Comment anonymiser des données avant de les mettre dans une IA ?
Retirez tout élément identifiant avant la saisie : nom, prénom, e-mail, adresse, numéro de dossier. Remplacez-les par des termes génériques (« le client », « le candidat »). Une donnée réellement anonyme, impossible à ré-identifier, sort du champ du RGPD et peut être utilisée plus librement.
Quelle base légale pour traiter des données avec l'IA ?
Les mêmes que pour tout traitement : consentement, contrat, obligation légale ou intérêt légitime. En entreprise, l'intérêt légitime et l'exécution du contrat sont les plus courants, à condition de rester proportionnés, documentés et cohérents avec la finalité initiale de la collecte.
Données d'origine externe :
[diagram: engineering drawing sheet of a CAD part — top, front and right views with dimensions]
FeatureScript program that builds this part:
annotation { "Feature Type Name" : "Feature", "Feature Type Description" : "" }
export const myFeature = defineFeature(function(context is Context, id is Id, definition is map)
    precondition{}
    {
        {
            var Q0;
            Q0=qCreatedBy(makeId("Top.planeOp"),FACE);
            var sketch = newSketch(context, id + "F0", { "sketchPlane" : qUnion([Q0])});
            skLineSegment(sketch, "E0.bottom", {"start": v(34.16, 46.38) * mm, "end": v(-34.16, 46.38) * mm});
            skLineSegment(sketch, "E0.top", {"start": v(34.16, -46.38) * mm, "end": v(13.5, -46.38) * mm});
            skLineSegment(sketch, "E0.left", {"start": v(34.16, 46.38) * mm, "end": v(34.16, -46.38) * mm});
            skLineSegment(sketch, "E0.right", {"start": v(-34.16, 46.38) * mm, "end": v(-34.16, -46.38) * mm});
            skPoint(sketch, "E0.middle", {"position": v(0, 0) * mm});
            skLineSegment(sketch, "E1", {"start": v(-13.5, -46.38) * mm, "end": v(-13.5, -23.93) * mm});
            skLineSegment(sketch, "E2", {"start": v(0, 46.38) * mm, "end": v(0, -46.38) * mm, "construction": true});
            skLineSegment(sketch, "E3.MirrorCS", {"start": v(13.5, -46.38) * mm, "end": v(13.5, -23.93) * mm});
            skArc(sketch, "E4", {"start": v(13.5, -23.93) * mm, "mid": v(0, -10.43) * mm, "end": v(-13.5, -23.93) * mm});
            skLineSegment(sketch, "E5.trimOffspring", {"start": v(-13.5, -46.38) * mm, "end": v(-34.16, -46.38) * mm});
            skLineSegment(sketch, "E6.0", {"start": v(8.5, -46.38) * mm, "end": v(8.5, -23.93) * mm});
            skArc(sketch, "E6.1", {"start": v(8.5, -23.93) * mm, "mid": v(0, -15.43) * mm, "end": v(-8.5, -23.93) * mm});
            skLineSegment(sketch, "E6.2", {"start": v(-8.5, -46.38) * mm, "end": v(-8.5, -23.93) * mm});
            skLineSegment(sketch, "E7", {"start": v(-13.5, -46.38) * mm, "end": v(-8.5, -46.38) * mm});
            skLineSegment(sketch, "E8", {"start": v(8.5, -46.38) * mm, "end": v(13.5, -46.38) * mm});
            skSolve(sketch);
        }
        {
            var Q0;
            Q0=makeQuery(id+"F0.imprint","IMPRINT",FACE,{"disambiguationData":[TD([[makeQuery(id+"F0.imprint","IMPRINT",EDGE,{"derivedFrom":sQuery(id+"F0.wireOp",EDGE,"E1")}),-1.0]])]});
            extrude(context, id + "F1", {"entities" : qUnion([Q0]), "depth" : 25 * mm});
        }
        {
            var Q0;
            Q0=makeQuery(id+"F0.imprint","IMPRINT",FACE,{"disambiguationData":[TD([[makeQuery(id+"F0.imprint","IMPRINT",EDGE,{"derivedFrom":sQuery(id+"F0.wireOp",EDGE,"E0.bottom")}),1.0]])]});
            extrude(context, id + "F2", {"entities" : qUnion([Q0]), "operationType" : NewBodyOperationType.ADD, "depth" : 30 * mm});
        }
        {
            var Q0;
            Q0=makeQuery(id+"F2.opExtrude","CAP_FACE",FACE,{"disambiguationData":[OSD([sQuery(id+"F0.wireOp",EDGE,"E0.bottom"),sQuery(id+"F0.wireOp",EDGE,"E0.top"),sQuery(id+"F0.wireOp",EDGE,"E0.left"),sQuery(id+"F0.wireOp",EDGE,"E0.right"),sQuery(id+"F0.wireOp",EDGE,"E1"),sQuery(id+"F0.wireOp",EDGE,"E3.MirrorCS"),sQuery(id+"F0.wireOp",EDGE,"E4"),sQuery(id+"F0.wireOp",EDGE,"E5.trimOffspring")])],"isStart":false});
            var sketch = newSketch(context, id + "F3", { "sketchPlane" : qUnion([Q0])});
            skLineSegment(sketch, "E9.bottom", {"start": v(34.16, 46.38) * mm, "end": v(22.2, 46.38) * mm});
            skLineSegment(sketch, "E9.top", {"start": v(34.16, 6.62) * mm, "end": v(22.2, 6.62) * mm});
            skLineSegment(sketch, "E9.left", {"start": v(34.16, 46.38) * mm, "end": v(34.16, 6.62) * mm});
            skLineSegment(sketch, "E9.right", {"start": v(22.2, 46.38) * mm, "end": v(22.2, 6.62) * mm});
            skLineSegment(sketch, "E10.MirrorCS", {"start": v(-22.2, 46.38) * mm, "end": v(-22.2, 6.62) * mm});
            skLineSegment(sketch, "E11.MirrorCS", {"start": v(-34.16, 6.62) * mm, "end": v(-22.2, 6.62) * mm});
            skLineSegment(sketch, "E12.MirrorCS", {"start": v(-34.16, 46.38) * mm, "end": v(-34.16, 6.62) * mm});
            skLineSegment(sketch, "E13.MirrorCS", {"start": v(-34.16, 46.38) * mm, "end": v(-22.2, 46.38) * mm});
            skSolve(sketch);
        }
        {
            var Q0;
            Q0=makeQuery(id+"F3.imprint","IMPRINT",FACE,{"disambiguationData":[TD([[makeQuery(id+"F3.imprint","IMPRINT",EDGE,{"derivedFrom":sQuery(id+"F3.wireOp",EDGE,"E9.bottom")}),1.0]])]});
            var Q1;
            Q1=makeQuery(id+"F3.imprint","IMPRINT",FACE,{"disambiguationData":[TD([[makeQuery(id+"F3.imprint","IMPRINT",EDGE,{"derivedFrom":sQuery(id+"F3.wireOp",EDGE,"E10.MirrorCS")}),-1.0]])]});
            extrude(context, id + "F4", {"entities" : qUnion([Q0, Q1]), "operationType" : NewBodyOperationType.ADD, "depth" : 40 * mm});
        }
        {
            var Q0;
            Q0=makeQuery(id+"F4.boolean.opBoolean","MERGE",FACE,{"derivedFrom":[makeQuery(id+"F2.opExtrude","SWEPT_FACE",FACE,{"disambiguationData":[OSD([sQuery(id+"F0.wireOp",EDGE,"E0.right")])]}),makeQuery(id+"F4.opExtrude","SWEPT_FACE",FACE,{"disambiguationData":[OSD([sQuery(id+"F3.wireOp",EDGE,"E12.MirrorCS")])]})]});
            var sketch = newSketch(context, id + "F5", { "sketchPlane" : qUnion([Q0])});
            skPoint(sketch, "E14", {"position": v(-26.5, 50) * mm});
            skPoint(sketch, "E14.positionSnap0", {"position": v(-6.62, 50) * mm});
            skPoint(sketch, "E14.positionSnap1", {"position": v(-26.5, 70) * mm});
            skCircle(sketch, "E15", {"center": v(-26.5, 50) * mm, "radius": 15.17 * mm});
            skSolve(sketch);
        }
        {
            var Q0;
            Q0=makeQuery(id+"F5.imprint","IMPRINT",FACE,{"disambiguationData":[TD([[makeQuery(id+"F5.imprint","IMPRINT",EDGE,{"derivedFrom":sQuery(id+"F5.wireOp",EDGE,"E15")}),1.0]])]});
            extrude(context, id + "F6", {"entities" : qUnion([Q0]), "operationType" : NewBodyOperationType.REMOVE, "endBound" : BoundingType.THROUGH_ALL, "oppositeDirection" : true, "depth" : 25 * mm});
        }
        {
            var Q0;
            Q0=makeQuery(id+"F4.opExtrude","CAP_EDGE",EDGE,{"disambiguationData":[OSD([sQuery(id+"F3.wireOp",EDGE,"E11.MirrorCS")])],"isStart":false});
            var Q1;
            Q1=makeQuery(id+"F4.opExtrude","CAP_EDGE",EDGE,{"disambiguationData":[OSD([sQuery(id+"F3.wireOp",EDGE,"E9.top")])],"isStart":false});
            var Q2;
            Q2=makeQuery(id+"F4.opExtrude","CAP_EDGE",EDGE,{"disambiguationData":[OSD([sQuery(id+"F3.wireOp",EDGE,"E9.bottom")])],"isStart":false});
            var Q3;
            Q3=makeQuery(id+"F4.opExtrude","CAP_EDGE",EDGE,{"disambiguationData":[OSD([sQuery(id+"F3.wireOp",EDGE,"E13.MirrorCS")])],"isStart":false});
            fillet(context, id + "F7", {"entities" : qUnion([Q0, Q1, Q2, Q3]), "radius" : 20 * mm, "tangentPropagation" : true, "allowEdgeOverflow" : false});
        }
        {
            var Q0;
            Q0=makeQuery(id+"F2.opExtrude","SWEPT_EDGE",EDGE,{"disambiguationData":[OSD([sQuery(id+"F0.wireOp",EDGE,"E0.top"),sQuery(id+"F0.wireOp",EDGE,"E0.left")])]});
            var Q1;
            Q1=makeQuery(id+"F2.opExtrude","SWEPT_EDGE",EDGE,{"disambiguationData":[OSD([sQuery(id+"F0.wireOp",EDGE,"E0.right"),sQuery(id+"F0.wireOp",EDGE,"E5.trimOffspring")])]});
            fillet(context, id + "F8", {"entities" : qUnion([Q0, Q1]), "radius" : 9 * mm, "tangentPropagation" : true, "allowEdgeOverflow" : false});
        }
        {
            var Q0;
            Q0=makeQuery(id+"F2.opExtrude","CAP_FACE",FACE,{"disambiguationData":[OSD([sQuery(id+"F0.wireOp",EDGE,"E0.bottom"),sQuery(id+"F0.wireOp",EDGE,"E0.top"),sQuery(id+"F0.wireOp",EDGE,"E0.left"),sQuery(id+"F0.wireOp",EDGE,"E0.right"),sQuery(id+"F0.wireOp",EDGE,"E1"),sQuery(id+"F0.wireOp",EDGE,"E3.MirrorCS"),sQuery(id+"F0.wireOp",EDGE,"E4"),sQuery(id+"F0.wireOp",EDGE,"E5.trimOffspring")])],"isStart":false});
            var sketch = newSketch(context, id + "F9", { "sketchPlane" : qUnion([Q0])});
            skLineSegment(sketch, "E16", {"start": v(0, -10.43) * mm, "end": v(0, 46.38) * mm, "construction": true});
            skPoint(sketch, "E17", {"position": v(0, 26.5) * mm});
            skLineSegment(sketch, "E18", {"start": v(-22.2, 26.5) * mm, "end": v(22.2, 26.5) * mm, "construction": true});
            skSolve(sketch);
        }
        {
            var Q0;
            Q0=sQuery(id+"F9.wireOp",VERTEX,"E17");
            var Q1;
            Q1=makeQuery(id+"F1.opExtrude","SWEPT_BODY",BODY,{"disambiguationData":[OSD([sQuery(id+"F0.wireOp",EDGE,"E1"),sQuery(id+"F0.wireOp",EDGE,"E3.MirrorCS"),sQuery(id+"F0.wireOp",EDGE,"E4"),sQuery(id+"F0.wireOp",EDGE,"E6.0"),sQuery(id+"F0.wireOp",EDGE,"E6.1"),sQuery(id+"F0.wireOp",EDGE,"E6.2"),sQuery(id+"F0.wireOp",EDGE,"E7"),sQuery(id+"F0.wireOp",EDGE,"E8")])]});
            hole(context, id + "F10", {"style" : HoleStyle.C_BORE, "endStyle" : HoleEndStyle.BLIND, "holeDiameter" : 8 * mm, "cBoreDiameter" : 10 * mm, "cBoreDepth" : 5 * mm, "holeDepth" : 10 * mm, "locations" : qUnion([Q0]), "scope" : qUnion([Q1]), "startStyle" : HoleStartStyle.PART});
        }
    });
Quelle différence entre le RGPD et l'AI Act ?
Le RGPD protège les données personnelles ; l'AI Act encadre les systèmes d'IA eux-mêmes. Les deux se cumulent. L'AI Act ajoute notamment, depuis février 2025, l'obligation de garantir la maîtrise de l'IA par vos collaborateurs, ce qui rend la formation nécessaire.
Que risque une entreprise qui utilise l'IA sans respecter le RGPD ?
Les sanctions du RGPD peuvent atteindre 20 millions d'euros ou 4 % du chiffre d'affaires mondial, auxquelles s'ajoutent les amendes de l'AI Act. Au-delà de l'amende, le risque majeur reste réputationnel : une fuite de données via une IA mal utilisée abîme durablement la confiance.
Former les équipes suffit-il à être conforme ?
La formation est indispensable mais se combine à d'autres mesures : outils professionnels, charte d'usage, minimisation des données et registre à jour. C'est le comportement quotidien qui fait la différence. Un outil bien configuré ne protège rien si un collaborateur contourne les règles.